Eloge du jeu vidéo comme plaisir tactile
Eloge du jeu vidéo comme plaisir tactile
Par William Audureau
En annonçant Nintendo Labo, une gamme de jouets en carton, Nintendo rappelle que le jeu vidéo est autant un plaisir pour les yeux que pour les doigts.
Nintendo Labo a été présenté mercredi 17 janvier. / Nintendo
Le jeu vidéo, le plus digital de tous les arts numériques. En annonçant mercredi 17 janvier Nintendo Labo, une gamme de jouets en carton pour console, Nintendo est venu souligner l’une des particularités les plus oubliées du jeu vidéo : celle d’être une production culturelle que l’on touche.
Aux antipodes des promesses médiatiques de la réalité virtuelle, qui en englobant la vision, tente de faire oublier notre propre corps, l’art de la manette a toujours été de facto un art tactile. Même le vocabulaire du secteur le souffle discrètement : qu’est-ce que cette jouabilité, cette ergonomie, ce « gameplay », tout ce jargon dont on nous rebat les oreilles, si ce n’est l’aveu que le jeu vidéo se ramène toujours à une interface physique, palpable, et même sensitive, entre le joueur et le dispositif de jeu ?

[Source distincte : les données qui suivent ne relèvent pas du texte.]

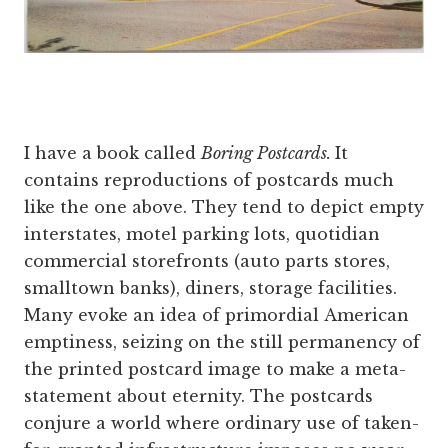
I have a book called
Boring Postcards.
It
contains reproductions of postcards much
like the one above. They tend to depict empty
interstates, motel parking lots, quotidian
commercial storefronts (auto parts stores,
smalltown banks), diners, storage facilities.
Many evoke an idea of primordial American
emptiness, seizing on the still permanency of
the printed postcard image to make a meta-
statement about eternity. The postcards
conjure a world where ordinary use of taken-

Cette dimension proprement digitale – du latin digitus, le doigt – le joueur en porte la mémoire sensorielle. Loin des pixels, des polygones et des voxels qui s’agitent à l’écran, ce sont ces manettes douces ou rugueuses que l’on empoigne, les grips qui agrippent, les plastiques qui glissent. Ce sont les pavés directionnels qui nous écornent les pouces, les croix qui nous écrasent la pulpe, les chaussettes ou les mitaines que l’on chausse, pour une partie trop éprouvante de Mario Party ou Track Mania, célèbres plaisirs vidéoludiques qui sont autant de souffrances digitales.
Volants, pistolets, bongos
Et puis, il y a tous ces accessoires, qui n’ont de valeur que lovés entre les mains, jouets sacrés d’un âge sans âge : les volants en PVC que l’on agite dans les airs, au volant de karts virtuels ; les pistolets orange que l’on braque, bras tendus et index crispés, sur d’innocents canards de pixels ; ou les bongos que l’on martèle, les guitares que l’on pianote, les buzzers que l’on champignonne, dans un grand concert de cliquetis de boutons.

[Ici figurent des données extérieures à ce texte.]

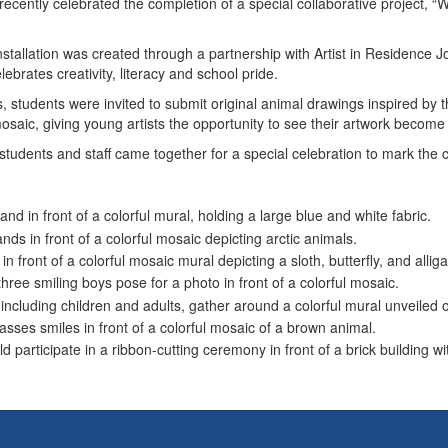
ecently celebrated the completion of a special collaborative project, “
nstallation was created through a partnership with Artist in Residence Jo
ebrates creativity, literacy and school pride.
s, students were invited to submit original animal drawings inspired by
 mosaic, giving young artists the opportunity to see their artwork beco
tudents and staff came together for a special celebration to mark the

Obnubilé par le rectangle animé dans lequel se joue sa bataille de pixels, le joueur oublie-t-il totalement les sensations qui l’accompagnent dans sa petite transe ludique ? La pièce de jeu est à elle seule tout un théâtre de gestes et de sensations : en arcade, la breloque de métal que l’on cherche dans sa poche obscure pour l’insérer dans la machine ; dans le salon, la choucroute noire et récalcitrante de fils emmêlés dans lequel les bras se perdent ; dans le grenier, les couches de poussière que l’on écarte doucement, soigneusement, religieusement des boîtes en carton d’antan, d’un revers de la main ému. Jouer, c’est toujours toucher, palper, sentir.
On se rappelle soudain que Shigeru Miyamoto, le si célèbre créateur de Mario et Zelda, n’est pas un programmeur de métier, mais un designer industriel. Au début des années 1970, lors de ses études à Kanazawa, alors que l’exercice consistait à concevoir une chaise, il avait obtenu la meilleure note de sa promotion en imaginant un siège entièrement fabriqué avec une corde et ses nœuds. Un demi-siècle plus tard, les fils de Pong courent après la 4K, le cloud gaming et la réalité augmentée, alors que l’innovation réside parfois là, dans une simple nouvelle idée pour les sens, pour les doigts. Pas une révolution de velours, mais de texture : aux surfaces lisses et sans défauts des bitoniaux en plastique d’autrefois, le susurrement froissé d’un carton à plier. Bref, une révolution digitale.